2001 wurde der Durchblicker daher von der Leibniz-Gemeinschaft übernommen und forderte mehr Wettbewerb unter den Hochschulen, damit es auch im stillen Winkel jenseits der Wirtschaft mehr Wettbewerb unter den Wettbewerbern gibt. Anschließend wurde der Bescheidwisser von der Bank of America akquiriert, wo ihm die schnurgerade Entdeckung gelang, dass die Finanzkrise nicht von der Bankwirtschaft, sondern von Kleinkunden ausgebrütet wurde, die fahrlässigerweise ohne Kapital und Firmenbesitz durchs Leben schippern.
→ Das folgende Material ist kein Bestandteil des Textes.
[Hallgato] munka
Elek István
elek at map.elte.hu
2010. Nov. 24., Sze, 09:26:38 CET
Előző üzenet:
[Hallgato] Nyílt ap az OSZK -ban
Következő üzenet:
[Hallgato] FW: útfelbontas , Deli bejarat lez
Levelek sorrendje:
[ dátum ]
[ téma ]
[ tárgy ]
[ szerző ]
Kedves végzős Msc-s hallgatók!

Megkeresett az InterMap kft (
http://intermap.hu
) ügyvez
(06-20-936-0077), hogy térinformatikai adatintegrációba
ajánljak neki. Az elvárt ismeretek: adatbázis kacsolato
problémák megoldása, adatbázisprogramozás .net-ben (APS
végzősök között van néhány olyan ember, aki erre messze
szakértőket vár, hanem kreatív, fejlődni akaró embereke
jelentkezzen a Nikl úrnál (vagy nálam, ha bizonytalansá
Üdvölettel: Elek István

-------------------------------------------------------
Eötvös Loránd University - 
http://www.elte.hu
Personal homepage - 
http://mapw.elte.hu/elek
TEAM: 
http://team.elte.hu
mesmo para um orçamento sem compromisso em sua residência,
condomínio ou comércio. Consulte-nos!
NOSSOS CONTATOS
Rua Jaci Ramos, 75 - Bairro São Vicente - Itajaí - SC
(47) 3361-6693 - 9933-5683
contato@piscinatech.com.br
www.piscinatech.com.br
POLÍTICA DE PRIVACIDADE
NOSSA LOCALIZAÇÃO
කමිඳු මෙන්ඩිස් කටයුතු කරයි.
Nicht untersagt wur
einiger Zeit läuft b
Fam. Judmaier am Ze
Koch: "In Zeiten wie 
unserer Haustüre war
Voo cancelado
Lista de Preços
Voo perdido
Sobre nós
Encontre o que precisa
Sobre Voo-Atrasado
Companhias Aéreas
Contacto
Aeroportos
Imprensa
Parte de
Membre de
Hans-Olaf Henkel („Wirtschaft, Wettbewerb, Wachstum und Markt bilden das gesunde Dreieck der Wirtschaft. Und umgekehrt!“) ist nämlich ein „Obelix der Denkkraft“ (Focus), ein „Experte mit Expertisen aus Gold“ (Handelsblatt), kurz „der Henkel aller Henkel“ (Die Welt). Besonders bemerkenswert dabei: Hans-Olaf Henkel („Die Wirtschaft der Wirtschaft ist die Wirtschaft der Wirtschaft für die Wirtschaft“) hatte nur Mittlere Reife gelernt! 2014 trat er daher der Professorenpartei AfD bei, was als gleichwertig mit einer Habilitation angesehen werden kann.

Mit der AfD hofft Hans-Olaf Henkel sich nun eine Beteiligung am Europaparlament zu sichern und den Euro niederzuringen (Parole: „Der Euro ist infolge des Euros den Euro nicht wert“). Doch selbst wenn die Investition sich in Luft zerlegt und er an einem Sitzplatz im Parlament vorbeirutscht: Reicher Lohn ward Henkel (Lebensmotto: „Wirtschaft heißt dreierlei: Wirtschaft, Wirtschaft und noch mal Wirtschaft. Nicht mehr, aber auch nicht weniger!“) längst zuteil.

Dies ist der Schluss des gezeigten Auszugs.